### Exercise data
+ + + + + + +

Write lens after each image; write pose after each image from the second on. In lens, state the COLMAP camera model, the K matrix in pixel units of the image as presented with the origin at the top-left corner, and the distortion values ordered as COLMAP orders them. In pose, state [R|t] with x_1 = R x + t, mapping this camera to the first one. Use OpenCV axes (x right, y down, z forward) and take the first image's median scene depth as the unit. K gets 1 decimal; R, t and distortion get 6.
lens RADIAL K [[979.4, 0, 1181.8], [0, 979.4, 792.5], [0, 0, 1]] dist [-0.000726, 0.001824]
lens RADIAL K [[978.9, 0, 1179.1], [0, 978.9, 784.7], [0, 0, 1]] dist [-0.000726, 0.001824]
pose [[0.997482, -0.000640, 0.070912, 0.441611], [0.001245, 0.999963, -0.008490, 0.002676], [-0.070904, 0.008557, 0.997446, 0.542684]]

+ + + + + + +

### What is expected
Copy the whole listing above word for word, keeping every character unchanged.

### Written response
Write lens after each image; write pose after each image from the second on. In lens, state the COLMAP camera model, the K matrix in pixel units of the image as presented with the origin at the top-left corner, and the distortion values ordered as COLMAP orders them. In pose, state [R|t] with x_1 = R x + t, mapping this camera to the first one. Use OpenCV axes (x right, y down, z forward) and take the first image's median scene depth as the unit. K gets 1 decimal; R, t and distortion get 6.
lens RADIAL K [[979.4, 0, 1181.8], [0, 979.4, 792.5], [0, 0, 1]] dist [-0.000726, 0.001824]
lens RADIAL K [[978.9, 0, 1179.1], [0, 978.9, 784.7], [0, 0, 1]] dist [-0.000726, 0.001824]
pose [[0.997482, -0.000640, 0.070912, 0.441611], [0.001245, 0.999963, -0.008490, 0.002676], [-0.070904, 0.008557, 0.997446, 0.542684]]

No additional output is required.